それにしても、NPCの好感度を上げておくとこういう恩恵を受ける事があるのか。好感度が高い事にデメリットは無いし、今後も聖人ロールでNPCを救っていこう。



「ぴひょ!」

「せいやぁ!」


エンカウントしたファイトバードをマリが盾を付けた腕で横薙ぎにする。ファイトバードは跳び蹴りをしてくる雑魚モンスターなのだが、いかんせん足が短いのでほぼ体当たりである。

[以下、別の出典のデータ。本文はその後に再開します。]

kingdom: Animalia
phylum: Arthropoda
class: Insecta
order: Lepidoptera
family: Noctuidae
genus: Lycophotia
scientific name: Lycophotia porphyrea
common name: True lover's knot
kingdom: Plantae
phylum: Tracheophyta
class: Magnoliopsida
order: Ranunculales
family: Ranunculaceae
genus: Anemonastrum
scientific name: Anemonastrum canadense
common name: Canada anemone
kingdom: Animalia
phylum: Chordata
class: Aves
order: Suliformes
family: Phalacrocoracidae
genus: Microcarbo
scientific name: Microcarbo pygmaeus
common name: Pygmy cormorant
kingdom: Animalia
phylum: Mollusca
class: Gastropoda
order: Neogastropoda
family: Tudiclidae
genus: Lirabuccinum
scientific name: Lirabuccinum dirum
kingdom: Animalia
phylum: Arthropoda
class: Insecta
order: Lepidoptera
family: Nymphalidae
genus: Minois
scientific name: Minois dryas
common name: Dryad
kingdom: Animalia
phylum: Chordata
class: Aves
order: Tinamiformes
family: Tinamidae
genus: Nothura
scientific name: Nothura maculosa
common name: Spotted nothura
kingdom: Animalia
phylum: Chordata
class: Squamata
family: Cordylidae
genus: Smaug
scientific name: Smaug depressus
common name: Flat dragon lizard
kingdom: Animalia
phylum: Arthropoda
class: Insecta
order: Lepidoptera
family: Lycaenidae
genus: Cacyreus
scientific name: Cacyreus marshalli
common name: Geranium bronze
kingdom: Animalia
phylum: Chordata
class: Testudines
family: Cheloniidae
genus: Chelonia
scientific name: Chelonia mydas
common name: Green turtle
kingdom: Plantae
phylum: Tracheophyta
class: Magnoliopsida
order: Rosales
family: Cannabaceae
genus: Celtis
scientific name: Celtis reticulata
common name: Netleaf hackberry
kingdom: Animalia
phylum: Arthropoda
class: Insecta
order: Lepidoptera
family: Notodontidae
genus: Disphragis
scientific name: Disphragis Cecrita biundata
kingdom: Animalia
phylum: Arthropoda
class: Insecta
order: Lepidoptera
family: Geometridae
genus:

飛び掛かって来る速度も大した事ないので、丸々と膨れたゆるキャラの様な鳥を撃ち落とすのは造作も無かった。


「ぴひょー……」

「ピァアーーッ!」


しかしもう少しで倒せる、という時に突然の乱入者が甲高い叫び声を上げながら飛び込んで来た。


「ファイトバードの進化先、キックバードだね」


マリが教えてくれたのは赤いダチョウを1mくらいに縮めた様なモンスターだった。どうやら同族のピンチに駆けつけたらしい。


「ピァ!」

「『リフレクト』!」


今までとは違い、がつんと重い音が辺りに響く。マリのアーツによって後ろに弾かれたキックバードだったが、進化前に比べて大きくなった翼をばさりと広げて姿勢を制御し、空中で見事な回転を決めて着地した。

どうやら飛べずとも力強い翼を持っているようだ。


「マリ大丈夫!?」

「全然平気。相手は精神値低いから攻撃お願い」

「分かった。『ライトボール』!」

「ピォッ」


しかしキックバードはしゃっとサイドステップを踏んで攻撃を避けた。無駄に華麗な動きで少しイラッと来る。


「ピォォーー!」


キックバードは攻撃を避けた事で調子に乗ったのか、己の真っ赤な羽を誇示するかのように翼を広げて威嚇モーションを行ってきた。

しかしこちらにも他に仲間が居るのだ。


「リーダー、ファイトバードを始末して」

「キュー!」

「ピォアッ!?」


しゅたたっと出血ネズミが地面を駆けていくのを見て、焦ったように背後のファイトバードを振り返ったキックバードにライトボールを放つ。


「ピァアーーッ!」

「ぴひぃ!」

「キュキュッ」


キックバードは魔法に当たりながらもファイトバードの元に駆け寄り、リーダーを追い払おうとするが、速度で優るリーダーはひょいひょいと軽く避けて的確にファイトバードを攻撃している。


「『ライトボール』」

「ピォアッ!」


キックバードがそちらに気を取られている隙に攻撃しておく。


「ピォ、ピォ……」


今度は俺にも判った。息切れモーションだ。

キックバードは羽毛に覆われた胸を膨らませたり萎めたりして荒く呼吸をついている。


「ぴ……」


そしてファイトバードの方はもう限界だったようで、リーダーに齧られ光になった。


「ピォオオオーーー!!」

「『ライトボール』」


慟哭のように叫ぶキックバードに魔法を当てれば、キックバードもまた光になって消えた。